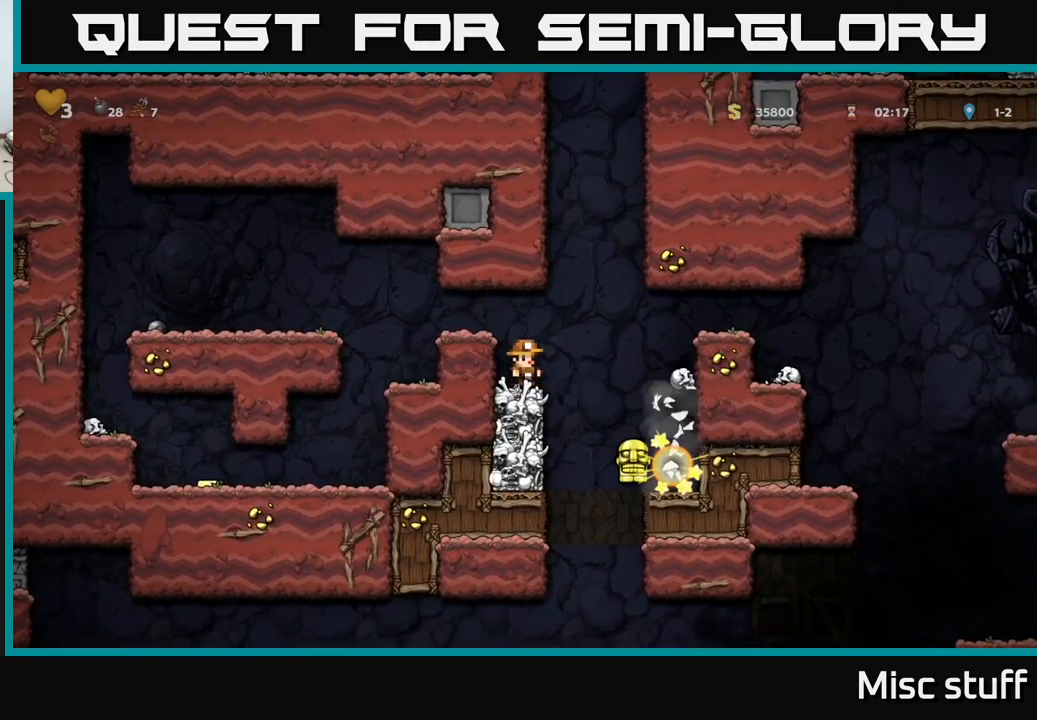
{"buttons": ["DPAD_RIGHT"], "left_stick": "center", "events": [[333, "DPAD_RIGHT", "down"]]}
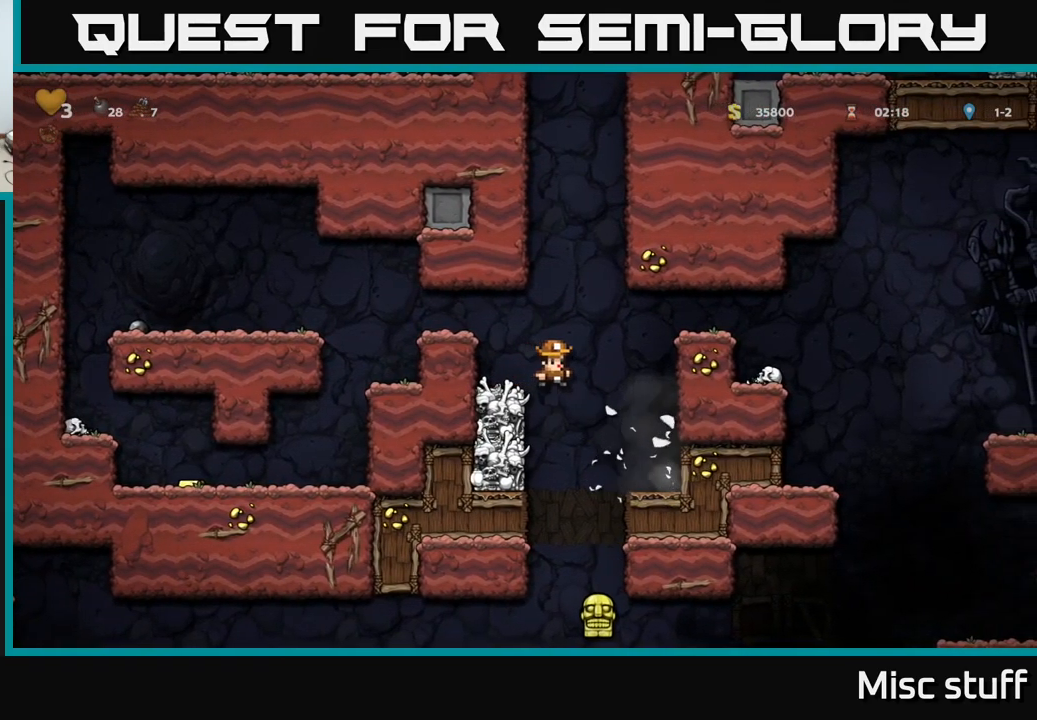
{"buttons": [], "left_stick": "center", "events": [[233, "DPAD_RIGHT", "up"], [333, "DPAD_LEFT", "down"], [500, "DPAD_LEFT", "up"]]}
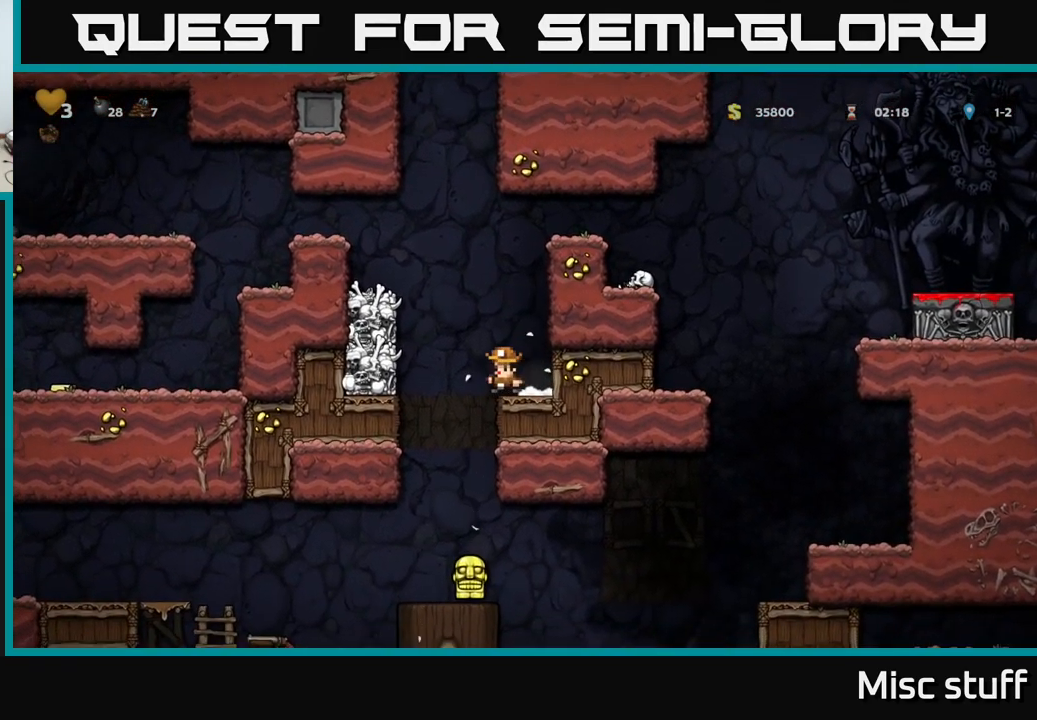
{"buttons": ["A", "DPAD_DOWN"], "left_stick": "center", "events": [[67, "DPAD_RIGHT", "down"], [333, "DPAD_DOWN", "down"], [333, "DPAD_RIGHT", "up"], [483, "A", "down"]]}
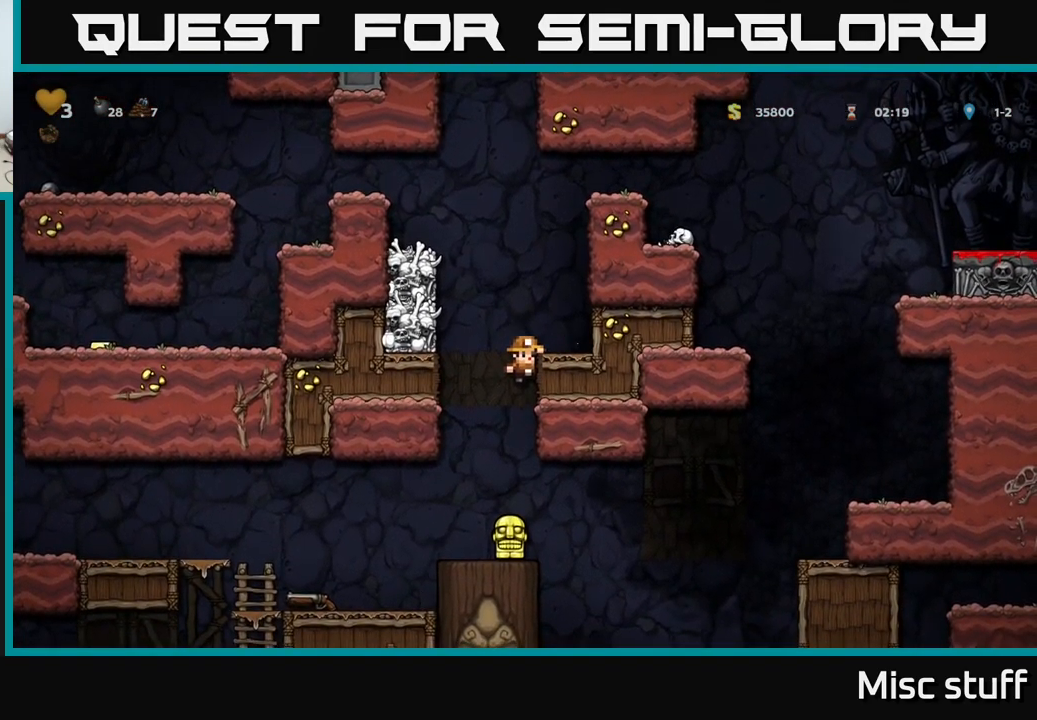
{"buttons": ["DPAD_LEFT"], "left_stick": "center", "events": [[83, "A", "up"], [117, "DPAD_DOWN", "up"], [350, "DPAD_LEFT", "down"]]}
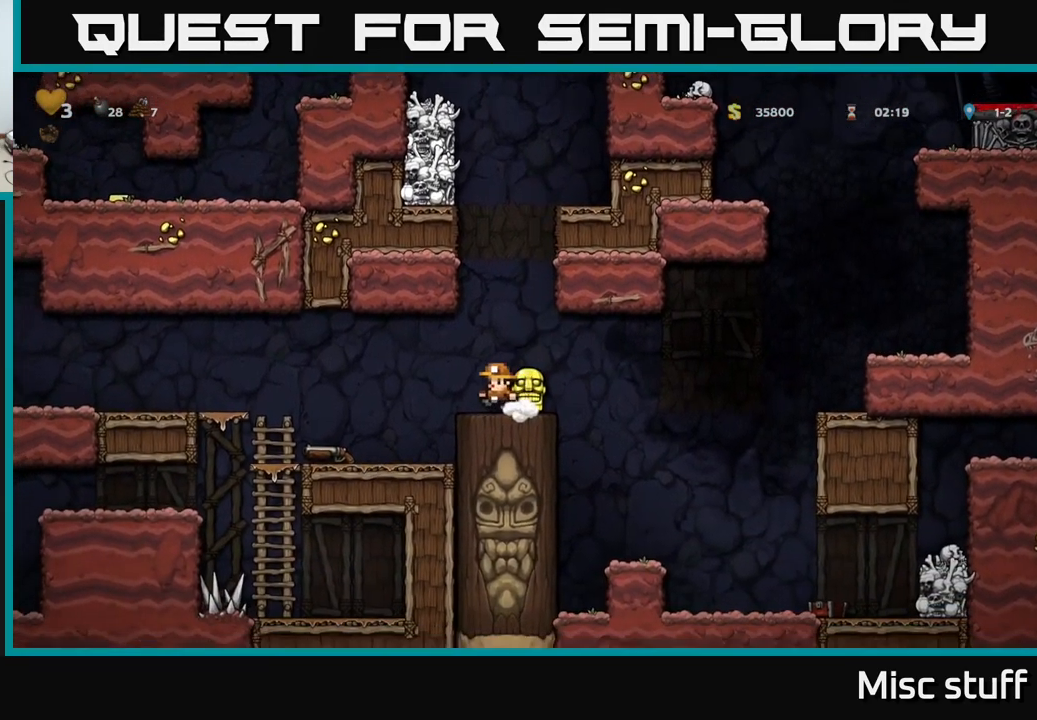
{"buttons": ["DPAD_RIGHT"], "left_stick": "center", "events": [[33, "A", "down"], [167, "A", "up"], [283, "DPAD_LEFT", "up"], [400, "DPAD_RIGHT", "down"]]}
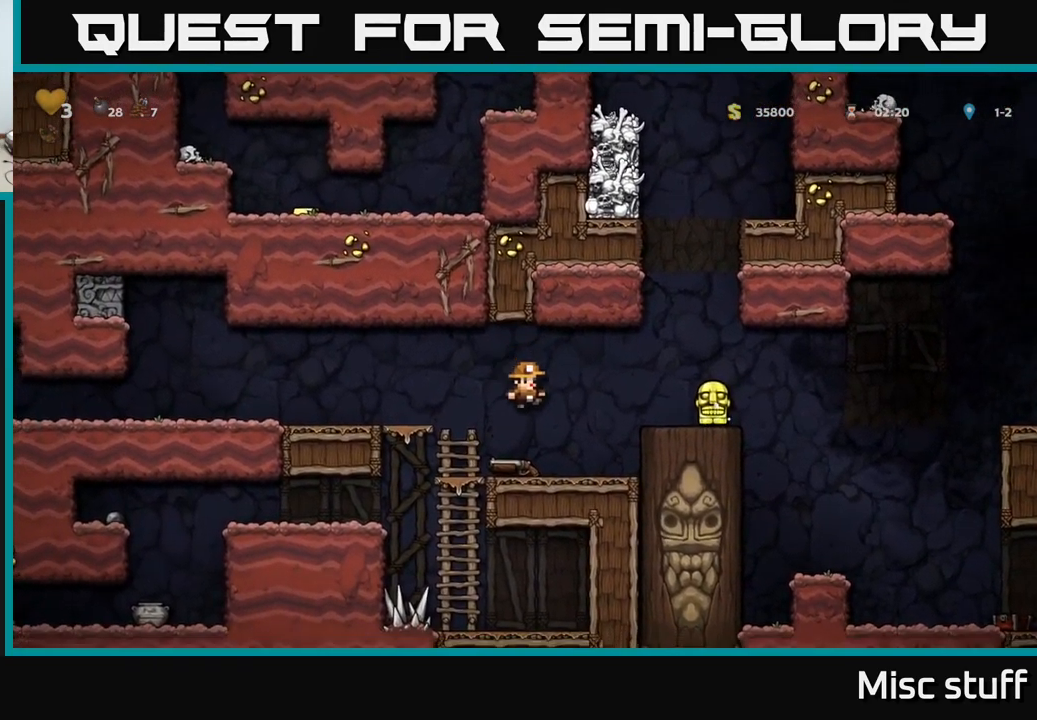
{"buttons": ["DPAD_LEFT"], "left_stick": "center", "events": [[33, "DPAD_RIGHT", "up"], [150, "DPAD_LEFT", "down"], [233, "A", "down"], [467, "A", "up"]]}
= = = =
### Task
The data above, line by line: transcribe it exactly and drop the pictures.

### Exercise result
{"buttons": ["DPAD_RIGHT"], "left_stick": "center", "events": [[333, "DPAD_RIGHT", "down"]]}
{"buttons": [], "left_stick": "center", "events": [[233, "DPAD_RIGHT", "up"], [333, "DPAD_LEFT", "down"], [500, "DPAD_LEFT", "up"]]}
{"buttons": ["A", "DPAD_DOWN"], "left_stick": "center", "events": [[67, "DPAD_RIGHT", "down"], [333, "DPAD_DOWN", "down"], [333, "DPAD_RIGHT", "up"], [483, "A", "down"]]}
{"buttons": ["DPAD_LEFT"], "left_stick": "center", "events": [[83, "A", "up"], [117, "DPAD_DOWN", "up"], [350, "DPAD_LEFT", "down"]]}
{"buttons": ["DPAD_RIGHT"], "left_stick": "center", "events": [[33, "A", "down"], [167, "A", "up"], [283, "DPAD_LEFT", "up"], [400, "DPAD_RIGHT", "down"]]}
{"buttons": ["DPAD_LEFT"], "left_stick": "center", "events": [[33, "DPAD_RIGHT", "up"], [150, "DPAD_LEFT", "down"], [233, "A", "down"], [467, "A", "up"]]}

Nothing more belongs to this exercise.